NAISS
SUPR
NAISS Projects
SUPR
Automation of Data Collection Processes for Uppsala Conflict Data Program
Dnr:

NAISS 2025/22-1372

Type:

NAISS Small Compute

Principal Investigator:

Mert Can Yilmaz

Affiliation:

Uppsala universitet

Start Date:

2025-10-13

End Date:

2026-11-01

Primary Classification:

50604: Peace and Conflict Studies

Allocation

Abstract

As part of efforts to automate parts of the data collection efforts within the Uppsala Conflict Data Program (UCDP), we want to focus on the text-corpora management efforts. UCDP bases its effort on a large but highly heterogenous text corpus containing about one million entries, and approximately100 million tokens, collected over approximately 35 years.
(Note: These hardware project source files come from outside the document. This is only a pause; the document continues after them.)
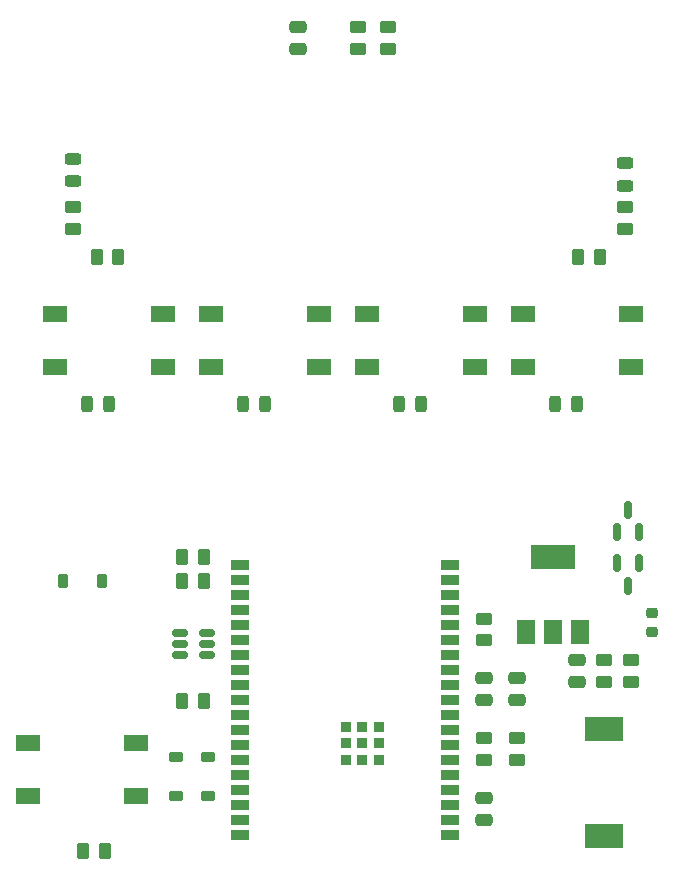
<source format=gbr>
%TF.GenerationSoftware,KiCad,Pcbnew,(7.0.0-0)*%
%TF.CreationDate,2023-11-13T22:50:32+01:00*%
%TF.ProjectId,ultimate-invitation-card,756c7469-6d61-4746-952d-696e76697461,rev?*%
%TF.SameCoordinates,Original*%
%TF.FileFunction,Paste,Top*%
%TF.FilePolarity,Positive*%
%FSLAX46Y46*%
G04 Gerber Fmt 4.6, Leading zero omitted, Abs format (unit mm)*
G04 Created by KiCad (PCBNEW (7.0.0-0)) date 2023-11-13 22:50:32*
%MOMM*%
%LPD*%
G01*
G04 APERTURE LIST*
G04 Aperture macros list*
%AMRoundRect*
0 Rectangle with rounded corners*
0 $1 Rounding radius*
0 $2 $3 $4 $5 $6 $7 $8 $9 X,Y pos of 4 corners*
0 Add a 4 corners polygon primitive as box body*
4,1,4,$2,$3,$4,$5,$6,$7,$8,$9,$2,$3,0*
0 Add four circle primitives for the rounded corners*
1,1,$1+$1,$2,$3*
1,1,$1+$1,$4,$5*
1,1,$1+$1,$6,$7*
1,1,$1+$1,$8,$9*
0 Add four rect primitives between the rounded corners*
20,1,$1+$1,$2,$3,$4,$5,0*
20,1,$1+$1,$4,$5,$6,$7,0*
20,1,$1+$1,$6,$7,$8,$9,0*
20,1,$1+$1,$8,$9,$2,$3,0*%
G04 Aperture macros list end*
%ADD10RoundRect,0.250000X0.262500X0.450000X-0.262500X0.450000X-0.262500X-0.450000X0.262500X-0.450000X0*%
%ADD11RoundRect,0.243750X-0.243750X-0.456250X0.243750X-0.456250X0.243750X0.456250X-0.243750X0.456250X0*%
%ADD12RoundRect,0.250000X-0.262500X-0.450000X0.262500X-0.450000X0.262500X0.450000X-0.262500X0.450000X0*%
%ADD13RoundRect,0.250000X0.450000X-0.262500X0.450000X0.262500X-0.450000X0.262500X-0.450000X-0.262500X0*%
%ADD14RoundRect,0.243750X0.456250X-0.243750X0.456250X0.243750X-0.456250X0.243750X-0.456250X-0.243750X0*%
%ADD15RoundRect,0.243750X-0.456250X0.243750X-0.456250X-0.243750X0.456250X-0.243750X0.456250X0.243750X0*%
%ADD16RoundRect,0.250000X0.475000X-0.250000X0.475000X0.250000X-0.475000X0.250000X-0.475000X-0.250000X0*%
%ADD17RoundRect,0.218750X0.256250X-0.218750X0.256250X0.218750X-0.256250X0.218750X-0.256250X-0.218750X0*%
%ADD18R,0.900000X0.900000*%
%ADD19R,0.900000X0.880000*%
%ADD20R,1.500000X0.900000*%
%ADD21RoundRect,0.225000X0.225000X0.375000X-0.225000X0.375000X-0.225000X-0.375000X0.225000X-0.375000X0*%
%ADD22RoundRect,0.225000X-0.375000X0.225000X-0.375000X-0.225000X0.375000X-0.225000X0.375000X0.225000X0*%
%ADD23R,3.200000X2.000000*%
%ADD24RoundRect,0.250000X-0.450000X0.262500X-0.450000X-0.262500X0.450000X-0.262500X0.450000X0.262500X0*%
%ADD25R,2.100000X1.400000*%
%ADD26RoundRect,0.250000X-0.475000X0.250000X-0.475000X-0.250000X0.475000X-0.250000X0.475000X0.250000X0*%
%ADD27R,1.500000X2.000000*%
%ADD28R,3.800000X2.000000*%
%ADD29RoundRect,0.150000X-0.150000X0.587500X-0.150000X-0.587500X0.150000X-0.587500X0.150000X0.587500X0*%
%ADD30RoundRect,0.150000X-0.512500X-0.150000X0.512500X-0.150000X0.512500X0.150000X-0.512500X0.150000X0*%
%ADD31RoundRect,0.225000X0.375000X-0.225000X0.375000X0.225000X-0.375000X0.225000X-0.375000X-0.225000X0*%
%ADD32RoundRect,0.150000X0.150000X-0.587500X0.150000X0.587500X-0.150000X0.587500X-0.150000X-0.587500X0*%
G04 APERTURE END LIST*
D10*
%TO.C,R15*%
X153312500Y-74930000D03*
X151487500Y-74930000D03*
%TD*%
D11*
%TO.C,D7*%
X136298700Y-87376000D03*
X138173700Y-87376000D03*
%TD*%
D12*
%TO.C,R14*%
X110720500Y-74930000D03*
X112545500Y-74930000D03*
%TD*%
D13*
%TO.C,R16*%
X146304000Y-117498500D03*
X146304000Y-115673500D03*
%TD*%
D11*
%TO.C,D6*%
X123090700Y-87376000D03*
X124965700Y-87376000D03*
%TD*%
D14*
%TO.C,D3*%
X108712000Y-68501500D03*
X108712000Y-66626500D03*
%TD*%
D15*
%TO.C,D4*%
X155448000Y-67031000D03*
X155448000Y-68906000D03*
%TD*%
D13*
%TO.C,R5*%
X143510000Y-117498500D03*
X143510000Y-115673500D03*
%TD*%
%TO.C,R1*%
X155956000Y-110894500D03*
X155956000Y-109069500D03*
%TD*%
D16*
%TO.C,C2*%
X146304000Y-112456000D03*
X146304000Y-110556000D03*
%TD*%
D17*
%TO.C,F1*%
X157734000Y-106680100D03*
X157734000Y-105105100D03*
%TD*%
D18*
%TO.C,U3*%
X131778999Y-117530999D03*
X133178999Y-117530999D03*
X134578999Y-117530999D03*
X131778999Y-116130999D03*
X133178999Y-116130999D03*
X134578999Y-116130999D03*
D19*
X133168999Y-114750999D03*
D18*
X131768999Y-114730999D03*
X134568999Y-114730999D03*
D20*
X140588999Y-123920999D03*
X140588999Y-122650999D03*
X140588999Y-121380999D03*
X140588999Y-120110999D03*
X140588999Y-118840999D03*
X140588999Y-117570999D03*
X140588999Y-116300999D03*
X140588999Y-115030999D03*
X140588999Y-113760999D03*
X140588999Y-112490999D03*
X140588999Y-111220999D03*
X140588999Y-109950999D03*
X140588999Y-108680999D03*
X140588999Y-107410999D03*
X140588999Y-106140999D03*
X140588999Y-104870999D03*
X140588999Y-103600999D03*
X140588999Y-102330999D03*
X140588999Y-101060999D03*
X122808999Y-101060999D03*
X122808999Y-102330999D03*
X122808999Y-103600999D03*
X122808999Y-104870999D03*
X122808999Y-106140999D03*
X122808999Y-107410999D03*
X122808999Y-108680999D03*
X122808999Y-109950999D03*
X122808999Y-111220999D03*
X122808999Y-112490999D03*
X122808999Y-113760999D03*
X122808999Y-115030999D03*
X122808999Y-116300999D03*
X122808999Y-117570999D03*
X122808999Y-118840999D03*
X122808999Y-120110999D03*
X122808999Y-121380999D03*
X122808999Y-122650999D03*
X122808999Y-123920999D03*
%TD*%
D21*
%TO.C,D1*%
X111124000Y-102362000D03*
X107824000Y-102362000D03*
%TD*%
D11*
%TO.C,D5*%
X109908100Y-87376000D03*
X111783100Y-87376000D03*
%TD*%
D22*
%TO.C,D2*%
X117398800Y-117323600D03*
X117398800Y-120623600D03*
%TD*%
D23*
%TO.C,BZ1*%
X153695399Y-114922299D03*
X153695399Y-123939299D03*
%TD*%
D13*
%TO.C,R19*%
X135382000Y-57300500D03*
X135382000Y-55475500D03*
%TD*%
D10*
%TO.C,R7*%
X111402500Y-125222000D03*
X109577500Y-125222000D03*
%TD*%
D13*
%TO.C,R20*%
X132842000Y-57300500D03*
X132842000Y-55475500D03*
%TD*%
D12*
%TO.C,R21*%
X117959500Y-102362000D03*
X119784500Y-102362000D03*
%TD*%
D16*
%TO.C,C6*%
X127762000Y-57338000D03*
X127762000Y-55438000D03*
%TD*%
D24*
%TO.C,R8*%
X108712000Y-70715500D03*
X108712000Y-72540500D03*
%TD*%
D13*
%TO.C,R2*%
X153670000Y-110894500D03*
X153670000Y-109069500D03*
%TD*%
D25*
%TO.C,SW5*%
X133625999Y-79791999D03*
X142725999Y-79791999D03*
X133625999Y-84291999D03*
X142725999Y-84291999D03*
%TD*%
%TO.C,SW6*%
X146833999Y-79791999D03*
X155933999Y-79791999D03*
X146833999Y-84291999D03*
X155933999Y-84291999D03*
%TD*%
D24*
%TO.C,R9*%
X155448000Y-70715500D03*
X155448000Y-72540500D03*
%TD*%
D26*
%TO.C,C5*%
X143510000Y-120716000D03*
X143510000Y-122616000D03*
%TD*%
D27*
%TO.C,U2*%
X147051999Y-106679999D03*
X149351999Y-106679999D03*
D28*
X149351999Y-100379999D03*
D27*
X151651999Y-106679999D03*
%TD*%
D25*
%TO.C,SW2*%
X114023999Y-120613999D03*
X104923999Y-120613999D03*
X114023999Y-116113999D03*
X104923999Y-116113999D03*
%TD*%
D29*
%TO.C,Q2*%
X156652000Y-100891100D03*
X154752000Y-100891100D03*
X155702000Y-102766100D03*
%TD*%
D11*
%TO.C,D8*%
X149506700Y-87376000D03*
X151381700Y-87376000D03*
%TD*%
D12*
%TO.C,R3*%
X117959500Y-100330000D03*
X119784500Y-100330000D03*
%TD*%
D30*
%TO.C,U1*%
X117734500Y-106746000D03*
X117734500Y-107696000D03*
X117734500Y-108646000D03*
X120009500Y-108646000D03*
X120009500Y-107696000D03*
X120009500Y-106746000D03*
%TD*%
D12*
%TO.C,R4*%
X117959500Y-112522000D03*
X119784500Y-112522000D03*
%TD*%
D25*
%TO.C,SW3*%
X107209999Y-79791999D03*
X116309999Y-79791999D03*
X107209999Y-84291999D03*
X116309999Y-84291999D03*
%TD*%
D26*
%TO.C,C1*%
X151384000Y-109032000D03*
X151384000Y-110932000D03*
%TD*%
D25*
%TO.C,SW4*%
X120417999Y-79791999D03*
X129517999Y-79791999D03*
X120417999Y-84291999D03*
X129517999Y-84291999D03*
%TD*%
D31*
%TO.C,D9*%
X120142000Y-120623600D03*
X120142000Y-117323600D03*
%TD*%
D26*
%TO.C,C3*%
X143510000Y-110556000D03*
X143510000Y-112456000D03*
%TD*%
D32*
%TO.C,Q1*%
X154752000Y-98219500D03*
X156652000Y-98219500D03*
X155702000Y-96344500D03*
%TD*%
D13*
%TO.C,R17*%
X143510000Y-107414700D03*
X143510000Y-105589700D03*
%TD*%
M02*

</source>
We want to improve our management of the corpus in two ways: - structured data cleanup, i.e. extraction and streamlining of metadata such as article date, source, collection type etc., which is now stored in a highly unstructured, textual form. We have developed scripts to do this, but they need substantially more compute time than available otherwise. - information extraction from the corpora, which has been manually mined previously, such as information on peace agreements, information on cease-fires etc.. We intend to fine-tune medium-size open-weight instruct-based large language model such as Mistral for classification purposes. We have piloted some approaches in congruence with partner project Peace Science Infrastructure in Oslo, but lack of compute-time has prevented us in Uppsala from deploying them at scale, thus maintaining our competitive edge.